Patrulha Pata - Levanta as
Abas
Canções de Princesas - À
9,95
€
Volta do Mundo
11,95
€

§ EXERCISE DIRECTIONS: Would you output every line of the listing exactly?

§ EXERCISE OUTPUT:
Patrulha Pata - Levanta as
Abas
Canções de Princesas - À
9,95
€
Volta do Mundo
11,95
€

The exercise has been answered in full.